Casper Hyltoft

Personal information
- Date of birth: July 12, 1993 (age 31)
- Position(s): Midfielder

Team information
- Current team: Vanløse IF

Youth career
- 2011: Brøndby IF U19
- Esbjerg fB

Senior career*
- Years: Team / Apps / (Gls)
- 2012–2013: Frederikssund IK
- 2014: BK Søllerød-Vedbæk
- 2014–: Vanløse IF

= Casper Hyltoft =

Danish footballer (born 1993)

Casper Hyltoft (born 12 July 1993) is a Danish former professional football player, who is now playing football tennis in KFIF. Casper has been representing Fodtennis Danmark, which is the Danish National Team in football tennis, since 2020.
Casper won the Danish National Championship in the categories of double and triple in 2022.

==Youth career==
Hyltoft had started his youth career playing for Brøndby and played for the Esbjerg fB.

===Nike Chance===
Hyltoft was one of seven talented young players from Denmark selected to compete in the Nike Chance trials event in Zeist, Netherlands.
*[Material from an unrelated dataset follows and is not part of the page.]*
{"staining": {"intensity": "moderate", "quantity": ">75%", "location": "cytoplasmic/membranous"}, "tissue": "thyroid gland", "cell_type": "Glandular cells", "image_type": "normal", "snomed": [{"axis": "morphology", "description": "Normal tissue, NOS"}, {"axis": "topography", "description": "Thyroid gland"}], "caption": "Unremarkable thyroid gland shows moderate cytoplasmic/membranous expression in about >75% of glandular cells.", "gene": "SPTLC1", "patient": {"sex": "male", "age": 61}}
Hyltoft was not selected after losing out to fellow countryman, Claus Hennie.

==Club career==
===Frederikssund IK===
Hyltoft scored one goal in three games in the 2012–13 Danish Cup after going 1–2 in a first round elimination.

==International career==
===Haiti national U-23===
Hyltoft is currently exploring the prospect of joining the Haiti national under-23 football team in hopes of qualifying for 2016 Rio Olympics, as he would be edible to play by way of his mother, who is native of Haiti.

===The World Cup in Romania===
Casper represented Fodtennis Danmark at the World Cup in Romania 2021.

===The European Championship in Turkey===
Casper represented Fodtennis Danmark at the European Championship 2022.